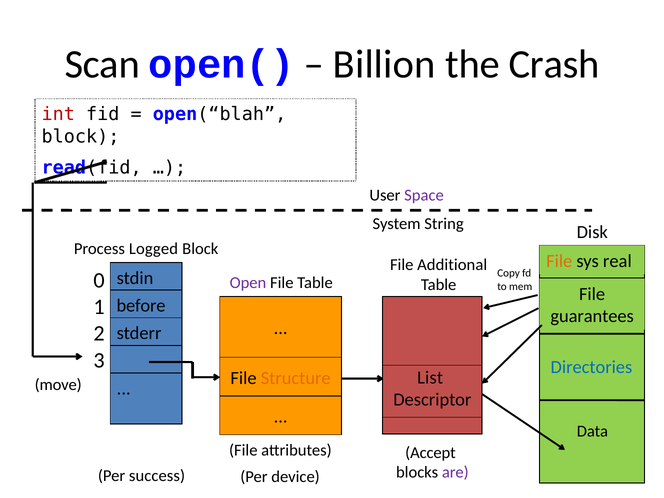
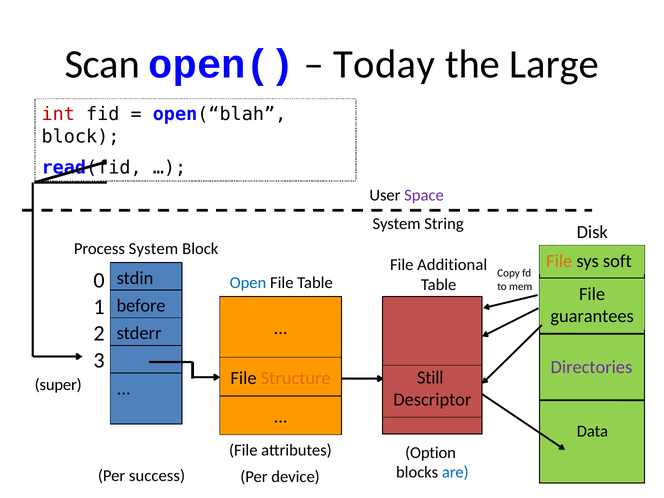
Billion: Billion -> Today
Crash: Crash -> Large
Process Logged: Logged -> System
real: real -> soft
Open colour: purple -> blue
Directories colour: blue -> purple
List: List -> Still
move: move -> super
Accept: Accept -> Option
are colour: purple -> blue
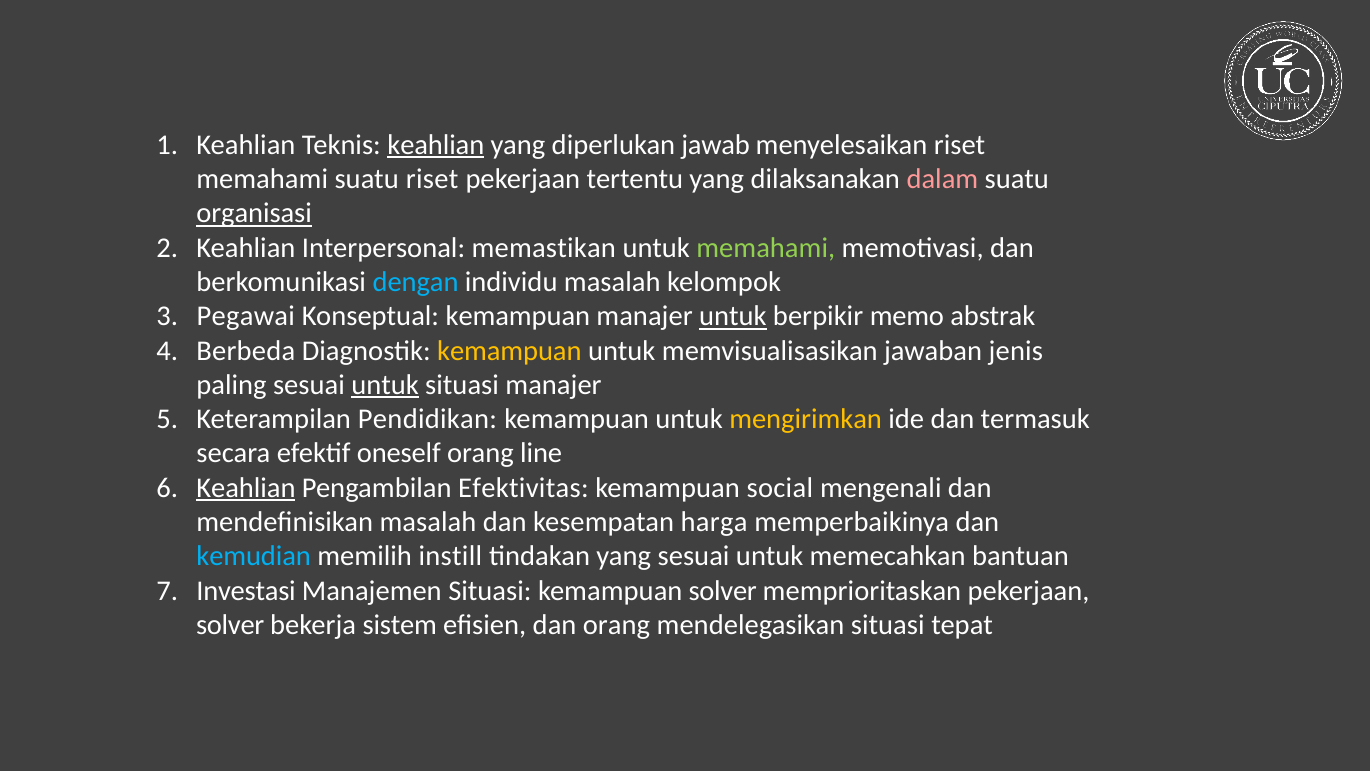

———

Aim of the task:
Put the listing above into a Markdown table with the columns "Row" and "Line", numbering each row and skipping blank lines. Leave the pictures out.

Answer for the task:
| Row | Line |
|---|---|
| 1 | Billion: Billion -> Today |
| 2 | Crash: Crash -> Large |
| 3 | Process Logged: Logged -> System |
| 4 | real: real -> soft |
| 5 | Open colour: purple -> blue |
| 6 | Directories colour: blue -> purple |
| 7 | List: List -> Still |
| 8 | move: move -> super |
| 9 | Accept: Accept -> Option |
| 10 | are colour: purple -> blue |